I graduated from two orthodox Jewish schools in New York: Yeshiva of Eastern Parkway (in Brooklyn) and Rabbi Jacob Joseph High School (in Manhattan).
I have brought to the Jewish Agency representative in Budapest the following documents:
- My mother’s Hungarian birth certificate showing the designation “Izr” (“Israelite,” in Hungarian abbreviation);
- My parents’ marriage certificate;
- My diplomas from the Yeshiva of Eastern Parkway and Rabbi Jacob Joseph High School;
- A photo album of my Bar Mitzvah;
- Pictures of my mother’s gravesite showing her name and date of death, in Hebrew.

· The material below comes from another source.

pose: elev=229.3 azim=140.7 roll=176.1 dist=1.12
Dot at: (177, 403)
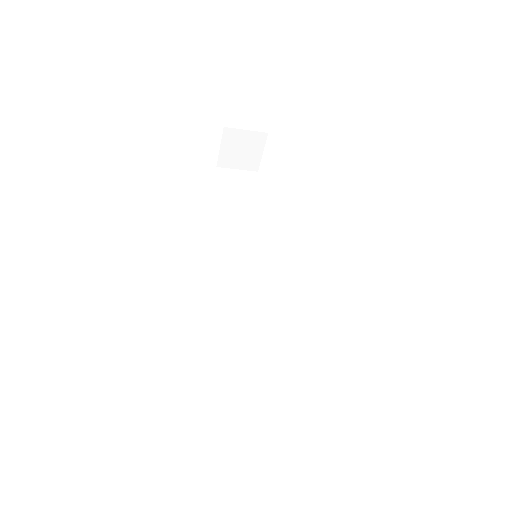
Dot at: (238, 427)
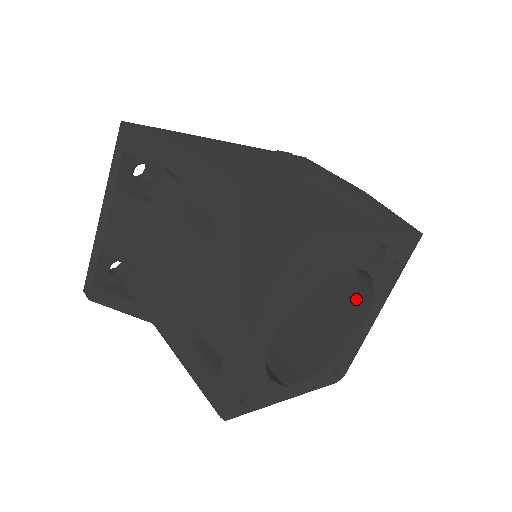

For reasons only Kafka might understand, I have not received any notification from the Jewish Agency that my application is acceptable. Actually, I have received no response at all, neither acceptance nor rejection.
I am climbing the hill to the Castle. As Wikipedia says, “The Castle is a 1926 novel by Franz Kafka. In it a protagonist known only as ‘K.’ arrives in a village and struggles to gain access to the mysterious authorities who govern it from a castle supposedly owned by Count Westwest. Kafka died before he could finish the work, but suggested it would end with K. dying in the village, the castle notifying him on his death bed that his ‘legal claim to live in the village was not valid, yet, taking certain auxiliary circumstances into account, he was permitted to live and work there.’ Dark and at times surreal, The Castle is often understood to be about alienation, unresponsive bureaucracy, the frustration of trying to conduct business with non-transparent, seemingly arbitrary controlling systems, and the futile pursuit of an unobtainable goal.”